After World War II, many things changed for Alfa Romeo, the most important of which was the evolving new car marketplace. No longer was there a great demand for large engined grand touring machines. Consumers preferred much smaller, more efficient vehicles as a result of an economy in recovery. Introduced at the Paris Motor Show in 1950, the 1900 was the first Alfa Romeo to carry unit body construction and had a twin cam, four cylinder engine that matched the power of it's six cylinder predecessor, the 6C 2500. The switch to smaller vehicles ensured Alfa Romeo's survival going forward but coachbuilders had a difficult task when it came to modifying a car without a separate chassis. Nevertheless, there were several versions of the 1900 bodied by famed Italian coachbuilders, such as this SS Ghia, which included a slightly larger, higher horsepower engine.
1954 Alfa Romeo 1900 SS Ghia ID# AR1900C01838. Delivered new to George Walker, then VP of Design at Ford Motor Company and comes with known provenance that includes Miami, Italy, Monte Carlo, Switzerland, and returning to the U.S. in mid 2000. This Alfa was also shown at Florida’s Italia Fest in February and received a 2nd in class award. Pictured and described in Benson’s book as unusual and bearing resemblances to the Bertone BAT cars.

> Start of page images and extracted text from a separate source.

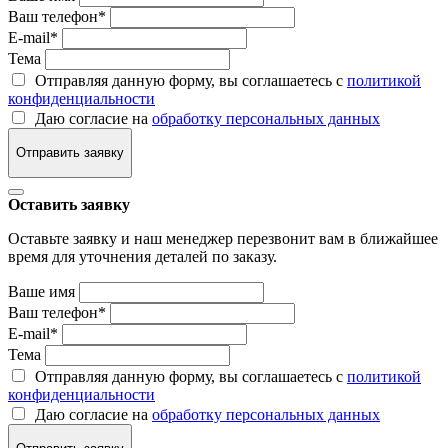
Ваш телефон
*
E-mail
*
Тема
Отправляя данную форму, вы соглашаетесь с
политикой
конфиденциальности
Даю согласие на
обработку персональных данных
Отправить заявку
Оставить заявку
Оставьте заявку и наш менеджер перезвонит вам в ближайшее
время для уточнения деталей по заказу.
Ваше имя
Ваш телефон
*
E-mail
*
Тема
Отправляя данную форму, вы соглашаетесь с
политикой
конфиденциальности
Даю согласие на
обработку персональных данных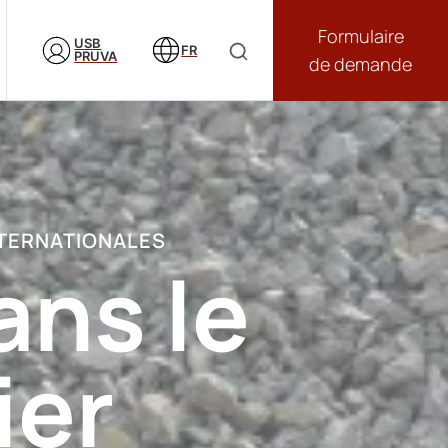
Formulaire
USB
FR
PRUVA
de demande
NTERNATIONALES
ans le
ier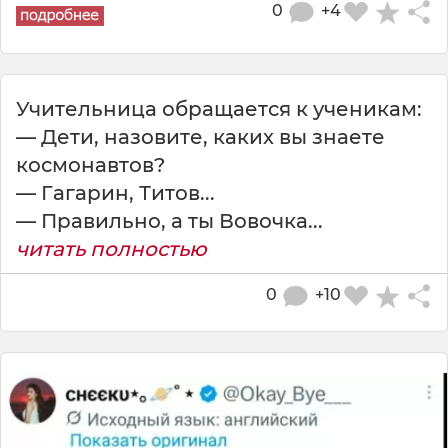
0
+4
Учительница обращается к ученикам:
— Дети, назовите, каких вы знаете
космонавтов?
— Гагарин, Титов...
— Пpавильно, а ты Вовочка...
читать полностью
0
+10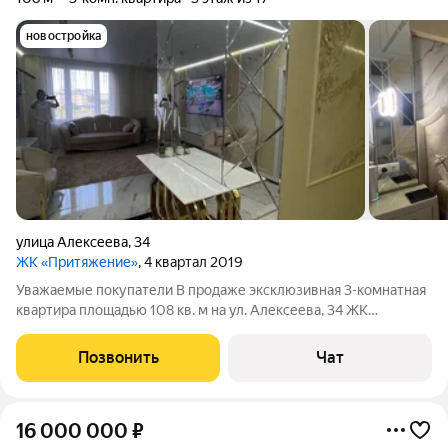
новостройка
улица Алексеева
,
34
ЖК «Притяжение»
, 4 квартал 2019
Уважаемые покупатели В продаже эксклюзивная 3-комнатная
квартира площадью 108 кв. м на ул. Алексеева, 34 ЖК
Притяжение. Авторский дизайн-проект, безупречный дорогой
ремонт и редкое планировочное решение две собственные
Позвонить
Чат
застеклённые террасы. Квартира
16 000 000
₽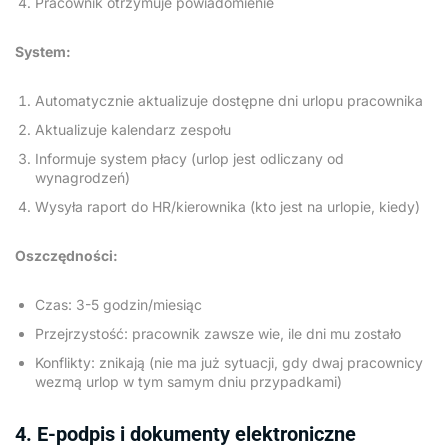
Pracownik otrzymuje powiadomienie
System:
Automatycznie aktualizuje dostępne dni urlopu pracownika
Aktualizuje kalendarz zespołu
Informuje system płacy (urlop jest odliczany od
wynagrodzeń)
Wysyła raport do HR/kierownika (kto jest na urlopie, kiedy)
Oszczędności:
Czas: 3-5 godzin/miesiąc
Przejrzystość: pracownik zawsze wie, ile dni mu zostało
Konflikty: znikają (nie ma już sytuacji, gdy dwaj pracownicy
wezmą urlop w tym samym dniu przypadkami)
4. E-podpis i dokumenty elektroniczne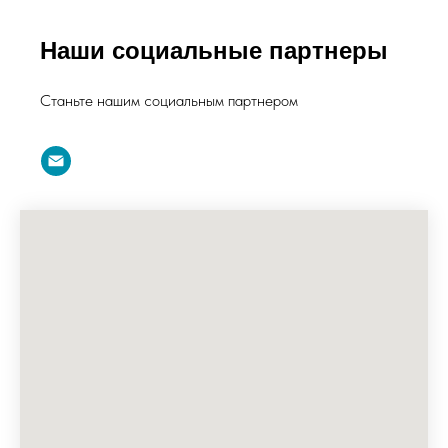
Наши социальные партнеры
Станьте нашим социальным партнером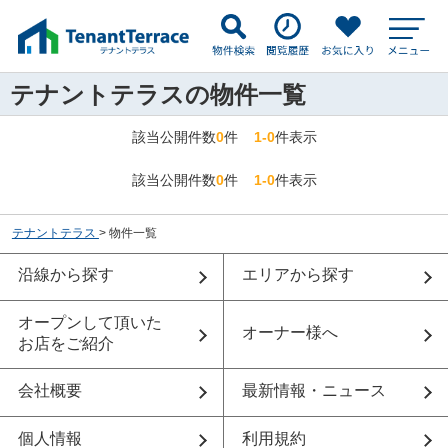
テナントテラスの物件一覧
該当公開件数
0
件
1-0
件表示
該当公開件数
0
件
1-0
件表示
テナントテラス
>
物件一覧
沿線から探す
エリアから探す
オープンして頂いた
オーナー様へ
お店をご紹介
会社概要
最新情報・ニュース
個人情報
利用規約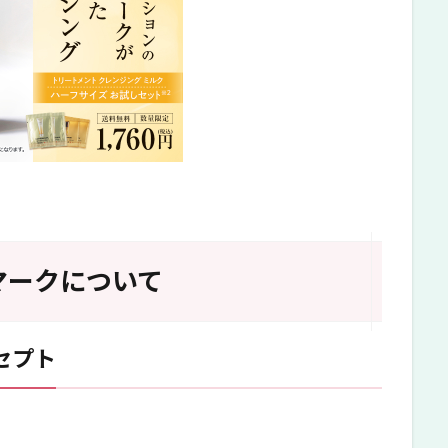
マークについて
セプト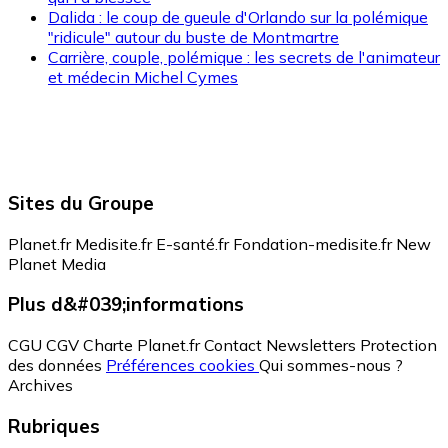
Dalida : le coup de gueule d'Orlando sur la polémique
"ridicule" autour du buste de Montmartre
Carrière, couple, polémique : les secrets de l'animateur
et médecin Michel Cymes
Sites du Groupe
Planet.fr
Medisite.fr
E-santé.fr
Fondation-medisite.fr
New
Planet Media
Plus d&#039;informations
CGU
CGV
Charte Planet.fr
Contact
Newsletters
Protection
des données
Préférences cookies
Qui sommes-nous ?
Archives
Rubriques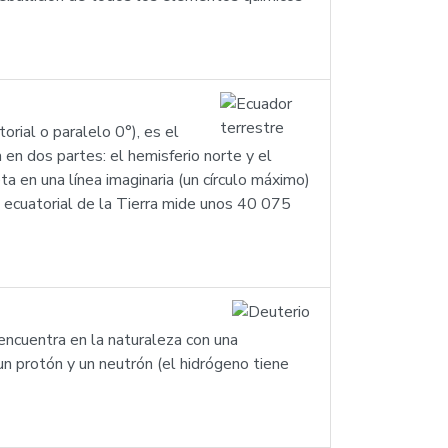
orial o paralelo 0°), es el
 en dos partes: el hemisferio norte y el
eta en una línea imaginaria (un círculo máximo)
 ecuatorial de la Tierra mide unos 40 075
encuentra en la naturaleza con una
n protón y un neutrón (el hidrógeno tiene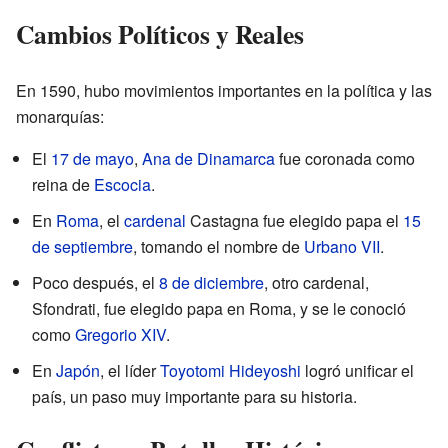
Cambios Políticos y Reales
En 1590, hubo movimientos importantes en la política y las
monarquías:
El
17 de mayo
,
Ana de Dinamarca
fue coronada como
reina de
Escocia
.
En
Roma
, el
cardenal
Castagna fue elegido papa el
15
de septiembre
, tomando el nombre de
Urbano VII
.
Poco después, el
8 de diciembre
, otro cardenal,
Sfondrati, fue elegido papa en Roma, y se le conoció
como
Gregorio XIV
.
En
Japón
, el líder
Toyotomi Hideyoshi
logró unificar el
país, un paso muy importante para su historia.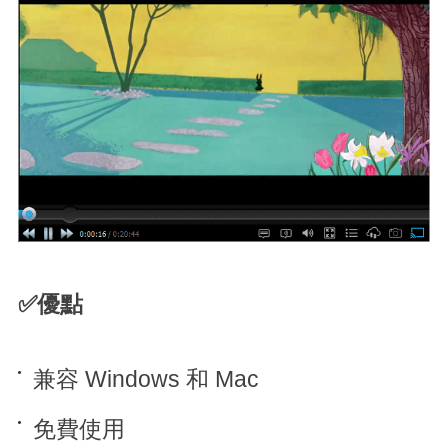
✅優點
兼容 Windows 和 Mac
免費使用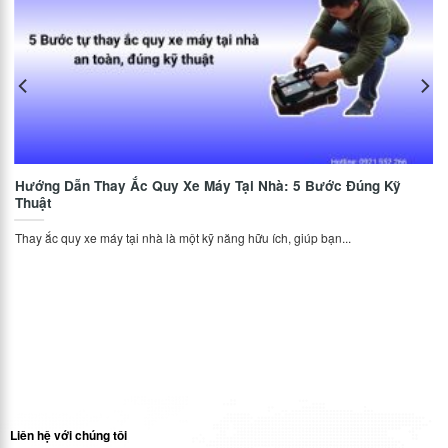
Hướng Dẫn Thay Ắc Quy Xe Máy Tại Nhà: 5 Bước Đúng Kỹ
Thuật
Thay ắc quy xe máy tại nhà là một kỹ năng hữu ích, giúp bạn...
Liên hệ với chúng tôi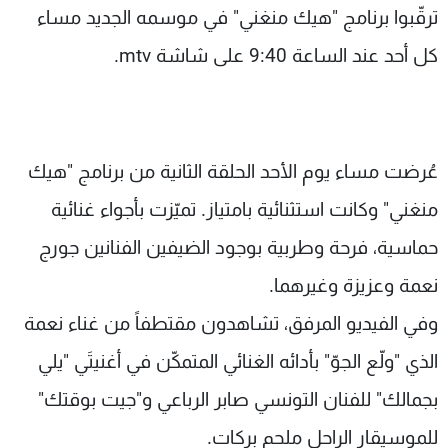
ترقّبوا برنامج "هيك منغني" في موسمه الجديد مساء
كل أحد عند الساعة 9:40 على شاشة mtv.
عُرضت مساء يوم الأحد الحلقة الثانية من برنامج "هيك
منغني" وكانت استثنائية بامتياز. تميّزت بأجواء غنائية
حماسية، فرحة وطربية بوجود الضيفين الفنانين جورج
نعمة وعزيزة وغيرهما.
وفي الفيديو المرفق، تشاهدون مقتطفاً من غناء نعمة
الذي "ولّع الجوّ" بأدائه الغنائي المتمكّن في أغنيتَي "يلي
بجمالك" للفنان التونسي صابر الرباعي و"جيت بوقتك"
للموسيقار الراحل ملحم بركات.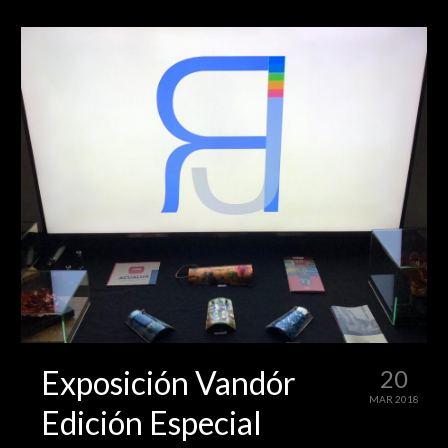
Exposición Vandór
20
MAR 2018
Edición Especial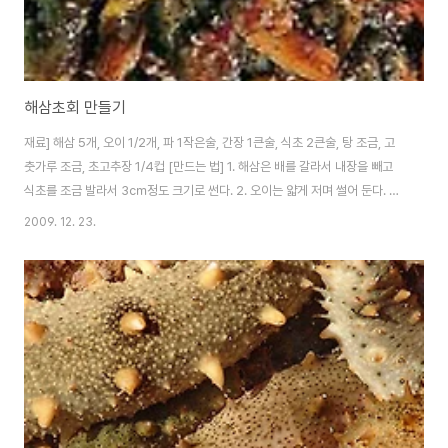
해삼초회 만들기
재료] 해삼 5개, 오이 1/2개, 파 1작은술, 간장 1큰술, 식초 2큰술, 탕 조금, 고
춧가루 조금, 초고추장 1/4컵 [만드는 법] 1. 해삼은 배를 갈라서 내장을 빼고
식초를 조금 발라서 3㎝정도 크기로 썬다. 2. 오이는 얇게 저며 썰어 둔다. 3.
해삼, 오이를 분량의 조미료에 무친다.
2009. 12. 23.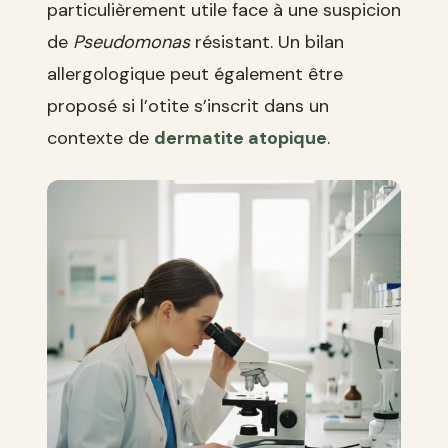
particulièrement utile face à une suspicion
de
Pseudomonas
résistant. Un bilan
allergologique peut également être
proposé si l’otite s’inscrit dans un
contexte de
dermatite atopique
.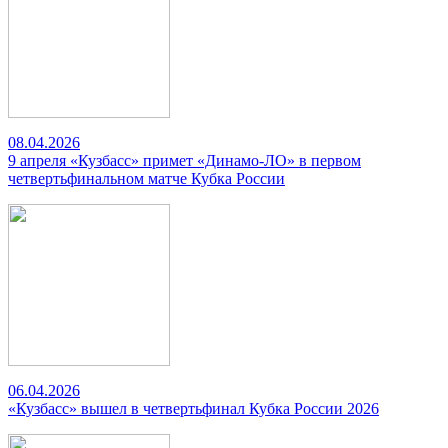
08.04.2026
9 апреля «Кузбасс» примет «Динамо-ЛО» в первом
четвертьфинальном матче Кубка России
06.04.2026
«Кузбасс» вышел в четвертьфинал Кубка России 2026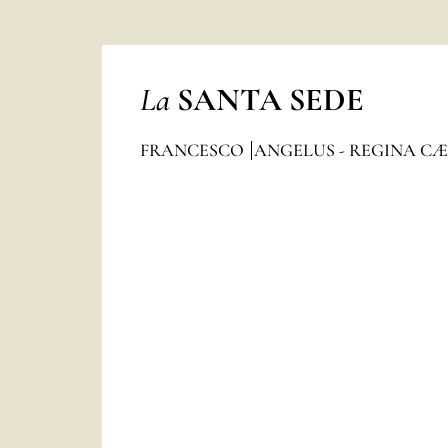
La
SANTA SEDE
FRANCESCO
ANGELUS - REGINA CÆ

This same car was for sale back in 2006 by the same seller at $350,000. The worldwide economic downturn has affected the classic car market, especially for more obscure classics such as this car. One of the last 1900 Ghia Coupes to sell was in 2009 at Gooding & Company at Pebble Beach. That car sold for $170,500, inclusive of the buyer's premium. Realistically, this car might bring anywhere from $150,000 to $200,000 in this market.